One of the Garden Gulch spills reported contained at least 30,000 barrels, or 1.2 million gallons, of drilling mud. There were three other spills that occurred between November 2007 and February 2008, two of which went illegally unreported by the operator. Given the size of the spills, the frequency, and the failure of the operator to report the spill, the odds are not good that sensitive watersheds on the Roan Plateau would have been adequately protected. It also speaks to the industry’s overall commitment to “responsibly” drill for natural gas on the Roan. If operators aren’t reporting spills of drilling mud to the proper officials, what else isn’t the industry doing correctly?

If the BLM leases public lands on the Roan Plateau for development, these leases should not allow for surface use or disturbance within Colorado River cutthroat trout watersheds. Also, deer and elk habitat needs to be protected.

With the BLM’s obstinate position that effectively declares, “Thanks for the lively discussion, but we are going to drill it our way,” sportsmen and the state of Colorado have once again been ignored, a sentiment that seems to be a working protocol that has leased, drilled, and generally made mess out of public lands important to sportsmen throughout West.

^^^^^^^^

* PROMPT 1
Shorten the paragraph beginning "If the BLM leases public lands" from the Roan Plateau text into a bulleted list, keeping its main points.

* SUPPLIED RECORDS
^^^^^^^^

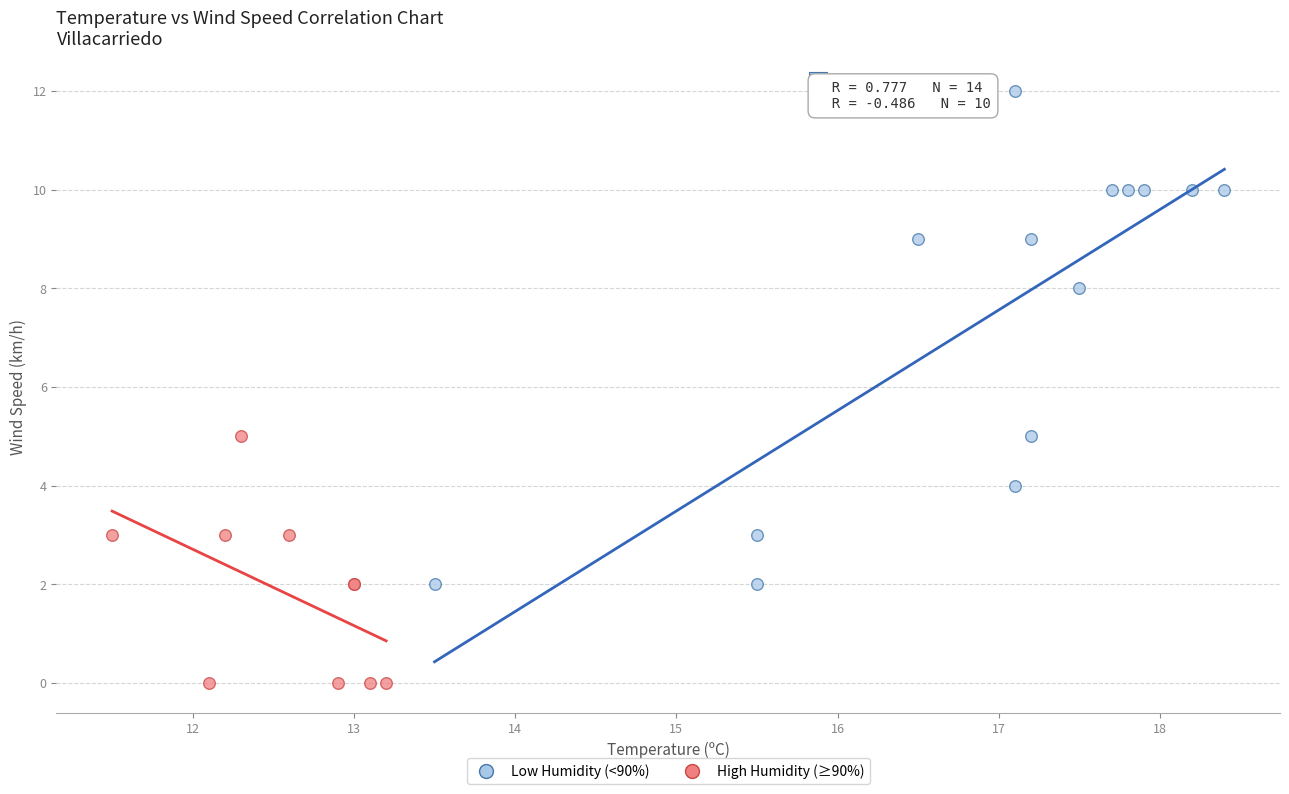

Which series contains the lowest Y value?

High Humidity (≥90%)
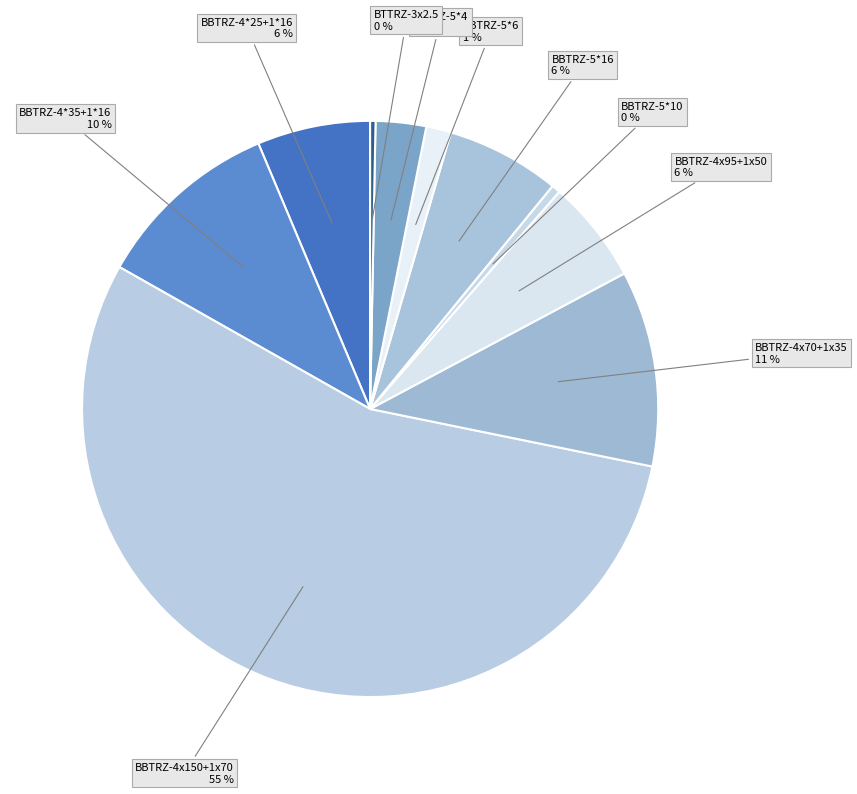

Which category accounts for the majority?

BBTRZ-4x150+1x70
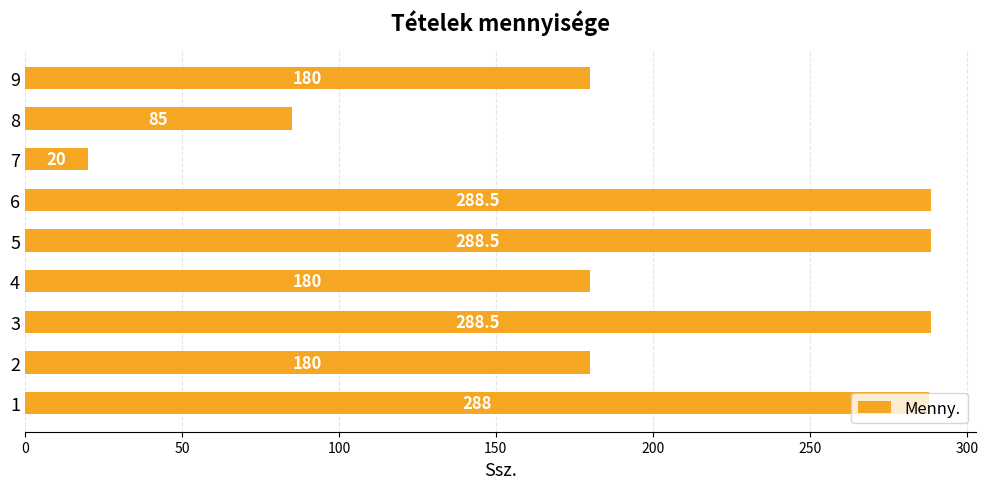

The value at 3 is 288.5. True or false?

True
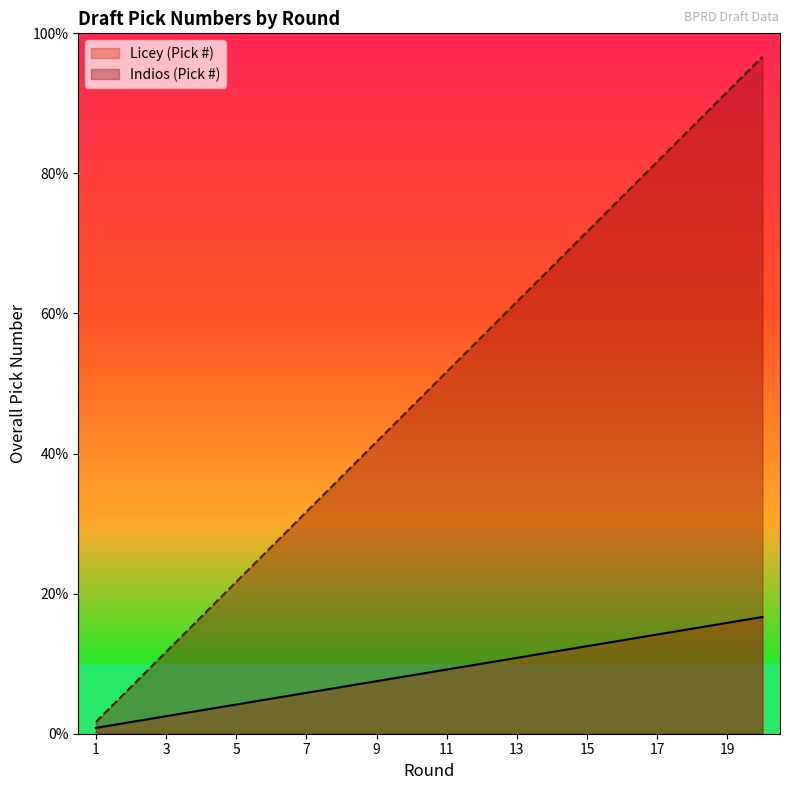

What is the spread (max minus min) of values at 10?

38.3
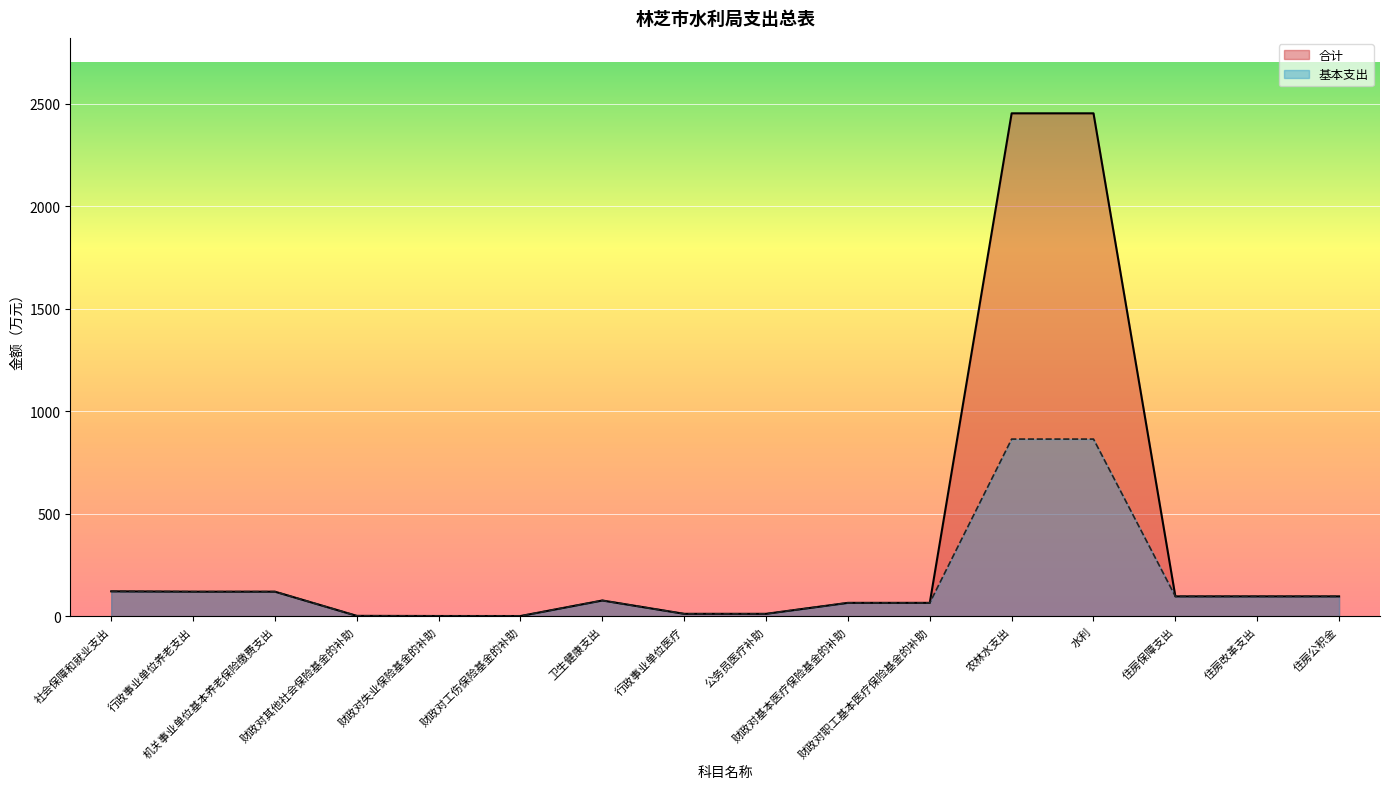

Is the value of 合计 at 行政事业单位医疗 greater than the value of 基本支出 at 行政事业单位养老支出?

No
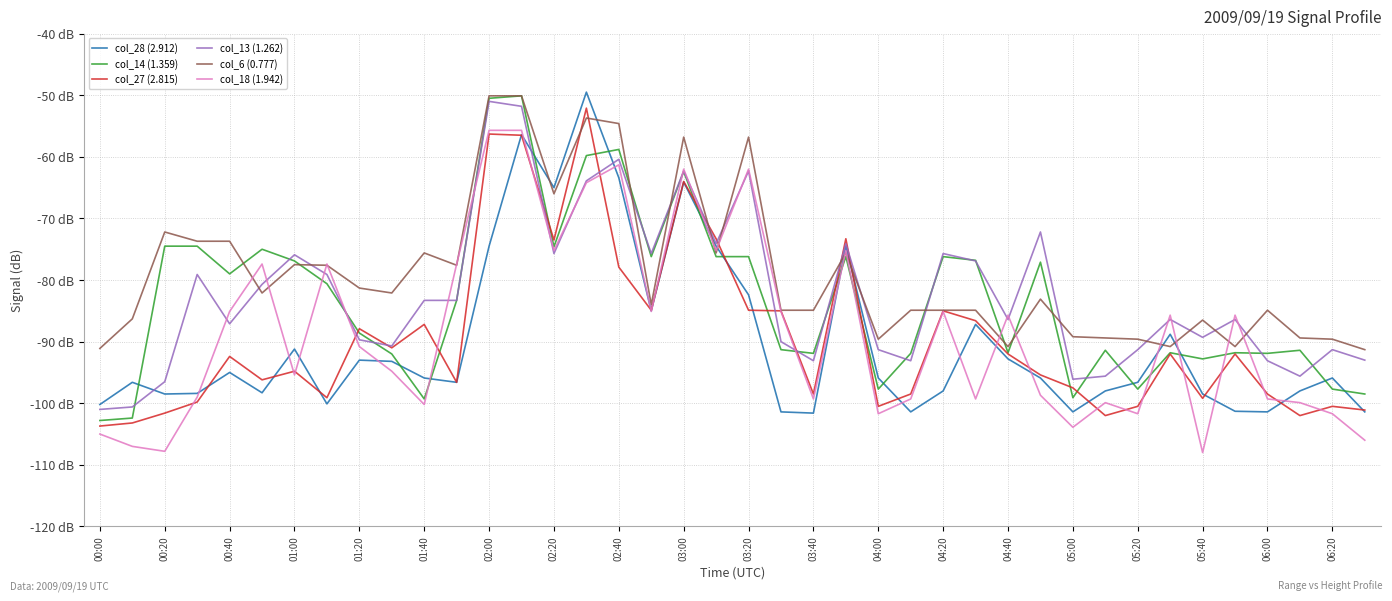

What are all the series names shown in the legend?

col_28 (2.912), col_14 (1.359), col_27 (2.815), col_13 (1.262), col_6 (0.777), col_18 (1.942)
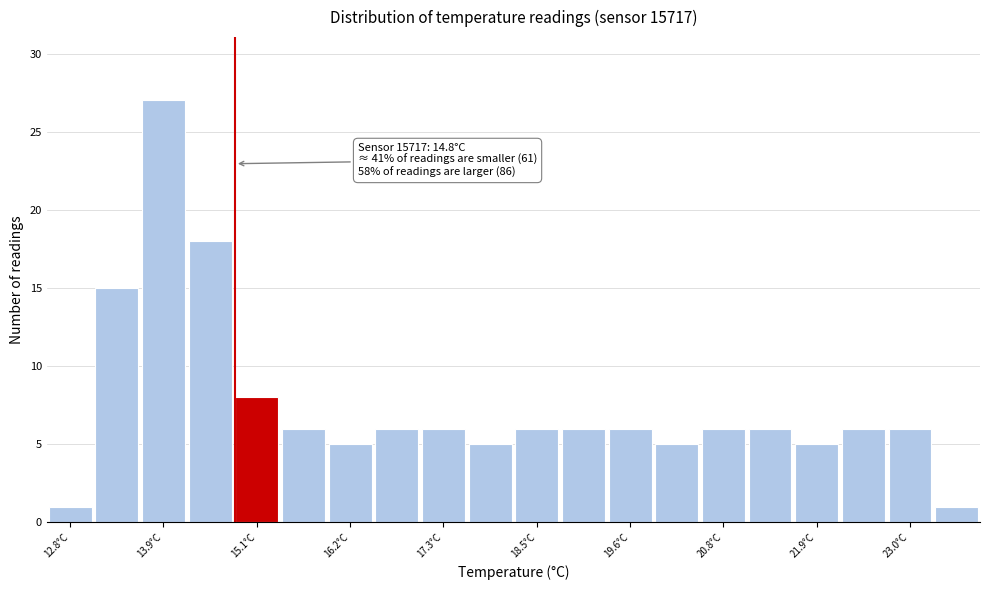

Read against the x-axis, roughly where is the centre of the tallest bar?

14.0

^^^^^^^^

* PROMPT 2
Find each line in the records that contains the word "True" and copy those lines.

* ANSWER AREA 1
- If the BLM leases public lands on the Roan Plateau for development, the leases should bar surface use or disturbance in Colorado River cutthroat trout watersheds.
- Deer and elk habitat also needs protection.

* ANSWER AREA 2
The value at 3 is 288.5. True or false?
True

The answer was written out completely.